▸ **EXERCISE PROMPT**:
Print every line of the records below, unchanged and in the same order.

Extracted records:
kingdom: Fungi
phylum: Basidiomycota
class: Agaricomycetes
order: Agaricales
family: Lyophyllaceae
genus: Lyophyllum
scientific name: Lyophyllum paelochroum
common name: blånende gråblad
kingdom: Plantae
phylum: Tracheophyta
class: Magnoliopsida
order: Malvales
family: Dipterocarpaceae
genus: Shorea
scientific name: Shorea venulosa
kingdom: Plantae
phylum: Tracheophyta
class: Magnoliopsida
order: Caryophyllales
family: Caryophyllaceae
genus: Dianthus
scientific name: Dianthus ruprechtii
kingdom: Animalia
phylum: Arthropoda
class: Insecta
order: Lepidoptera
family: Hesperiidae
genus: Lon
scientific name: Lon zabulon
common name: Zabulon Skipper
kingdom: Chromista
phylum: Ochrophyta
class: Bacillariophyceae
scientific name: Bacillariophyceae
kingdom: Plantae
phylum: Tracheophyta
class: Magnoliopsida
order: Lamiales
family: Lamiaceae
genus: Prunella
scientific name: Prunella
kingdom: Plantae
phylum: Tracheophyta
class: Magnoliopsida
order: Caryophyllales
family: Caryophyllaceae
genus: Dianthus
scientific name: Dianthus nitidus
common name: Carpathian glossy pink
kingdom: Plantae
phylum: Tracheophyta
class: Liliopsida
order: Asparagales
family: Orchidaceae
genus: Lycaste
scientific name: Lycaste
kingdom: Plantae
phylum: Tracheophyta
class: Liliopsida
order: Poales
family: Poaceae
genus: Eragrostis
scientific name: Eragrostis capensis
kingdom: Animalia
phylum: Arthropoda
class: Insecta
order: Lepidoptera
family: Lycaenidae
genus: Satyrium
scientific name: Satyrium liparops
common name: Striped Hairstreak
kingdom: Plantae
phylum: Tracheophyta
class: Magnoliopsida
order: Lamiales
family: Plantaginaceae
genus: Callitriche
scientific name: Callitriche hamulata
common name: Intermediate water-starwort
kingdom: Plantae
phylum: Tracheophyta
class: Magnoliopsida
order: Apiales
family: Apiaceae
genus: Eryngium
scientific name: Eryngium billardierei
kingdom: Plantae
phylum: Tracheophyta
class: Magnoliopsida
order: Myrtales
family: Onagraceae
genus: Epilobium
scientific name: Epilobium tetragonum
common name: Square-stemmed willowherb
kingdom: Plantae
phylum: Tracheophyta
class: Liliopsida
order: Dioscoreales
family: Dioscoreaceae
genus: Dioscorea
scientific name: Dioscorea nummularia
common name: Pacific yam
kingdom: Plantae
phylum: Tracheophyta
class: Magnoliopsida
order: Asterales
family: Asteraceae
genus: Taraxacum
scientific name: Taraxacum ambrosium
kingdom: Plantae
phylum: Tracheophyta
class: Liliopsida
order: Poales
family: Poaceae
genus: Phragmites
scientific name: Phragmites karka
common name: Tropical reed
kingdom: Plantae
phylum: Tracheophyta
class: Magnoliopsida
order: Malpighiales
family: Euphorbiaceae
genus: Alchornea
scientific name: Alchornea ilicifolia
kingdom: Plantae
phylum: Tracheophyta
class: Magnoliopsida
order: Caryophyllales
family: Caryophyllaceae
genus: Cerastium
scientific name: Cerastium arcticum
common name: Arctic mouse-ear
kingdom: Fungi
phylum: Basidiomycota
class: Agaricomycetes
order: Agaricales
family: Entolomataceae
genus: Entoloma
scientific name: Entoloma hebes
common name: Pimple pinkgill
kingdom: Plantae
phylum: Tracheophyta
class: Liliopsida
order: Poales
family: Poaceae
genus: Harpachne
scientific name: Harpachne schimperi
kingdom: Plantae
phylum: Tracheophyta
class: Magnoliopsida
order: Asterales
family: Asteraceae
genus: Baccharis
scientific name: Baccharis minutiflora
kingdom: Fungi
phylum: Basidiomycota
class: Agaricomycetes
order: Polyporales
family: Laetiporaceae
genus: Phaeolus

▸ **EXERCISE RESULT**:
kingdom: Fungi
phylum: Basidiomycota
class: Agaricomycetes
order: Agaricales
family: Lyophyllaceae
genus: Lyophyllum
scientific name: Lyophyllum paelochroum
common name: blånende gråblad
kingdom: Plantae
phylum: Tracheophyta
class: Magnoliopsida
order: Malvales
family: Dipterocarpaceae
genus: Shorea
scientific name: Shorea venulosa
kingdom: Plantae
phylum: Tracheophyta
class: Magnoliopsida
order: Caryophyllales
family: Caryophyllaceae
genus: Dianthus
scientific name: Dianthus ruprechtii
kingdom: Animalia
phylum: Arthropoda
class: Insecta
order: Lepidoptera
family: Hesperiidae
genus: Lon
scientific name: Lon zabulon
common name: Zabulon Skipper
kingdom: Chromista
phylum: Ochrophyta
class: Bacillariophyceae
scientific name: Bacillariophyceae
kingdom: Plantae
phylum: Tracheophyta
class: Magnoliopsida
order: Lamiales
family: Lamiaceae
genus: Prunella
scientific name: Prunella
kingdom: Plantae
phylum: Tracheophyta
class: Magnoliopsida
order: Caryophyllales
family: Caryophyllaceae
genus: Dianthus
scientific name: Dianthus nitidus
common name: Carpathian glossy pink
kingdom: Plantae
phylum: Tracheophyta
class: Liliopsida
order: Asparagales
family: Orchidaceae
genus: Lycaste
scientific name: Lycaste
kingdom: Plantae
phylum: Tracheophyta
class: Liliopsida
order: Poales
family: Poaceae
genus: Eragrostis
scientific name: Eragrostis capensis
kingdom: Animalia
phylum: Arthropoda
class: Insecta
order: Lepidoptera
family: Lycaenidae
genus: Satyrium
scientific name: Satyrium liparops
common name: Striped Hairstreak
kingdom: Plantae
phylum: Tracheophyta
class: Magnoliopsida
order: Lamiales
family: Plantaginaceae
genus: Callitriche
scientific name: Callitriche hamulata
common name: Intermediate water-starwort
kingdom: Plantae
phylum: Tracheophyta
class: Magnoliopsida
order: Apiales
family: Apiaceae
genus: Eryngium
scientific name: Eryngium billardierei
kingdom: Plantae
phylum: Tracheophyta
class: Magnoliopsida
order: Myrtales
family: Onagraceae
genus: Epilobium
scientific name: Epilobium tetragonum
common name: Square-stemmed willowherb
kingdom: Plantae
phylum: Tracheophyta
class: Liliopsida
order: Dioscoreales
family: Dioscoreaceae
genus: Dioscorea
scientific name: Dioscorea nummularia
common name: Pacific yam
kingdom: Plantae
phylum: Tracheophyta
class: Magnoliopsida
order: Asterales
family: Asteraceae
genus: Taraxacum
scientific name: Taraxacum ambrosium
kingdom: Plantae
phylum: Tracheophyta
class: Liliopsida
order: Poales
family: Poaceae
genus: Phragmites
scientific name: Phragmites karka
common name: Tropical reed
kingdom: Plantae
phylum: Tracheophyta
class: Magnoliopsida
order: Malpighiales
family: Euphorbiaceae
genus: Alchornea
scientific name: Alchornea ilicifolia
kingdom: Plantae
phylum: Tracheophyta
class: Magnoliopsida
order: Caryophyllales
family: Caryophyllaceae
genus: Cerastium
scientific name: Cerastium arcticum
common name: Arctic mouse-ear
kingdom: Fungi
phylum: Basidiomycota
class: Agaricomycetes
order: Agaricales
family: Entolomataceae
genus: Entoloma
scientific name: Entoloma hebes
common name: Pimple pinkgill
kingdom: Plantae
phylum: Tracheophyta
class: Liliopsida
order: Poales
family: Poaceae
genus: Harpachne
scientific name: Harpachne schimperi
kingdom: Plantae
phylum: Tracheophyta
class: Magnoliopsida
order: Asterales
family: Asteraceae
genus: Baccharis
scientific name: Baccharis minutiflora
kingdom: Fungi
phylum: Basidiomycota
class: Agaricomycetes
order: Polyporales
family: Laetiporaceae
genus: Phaeolus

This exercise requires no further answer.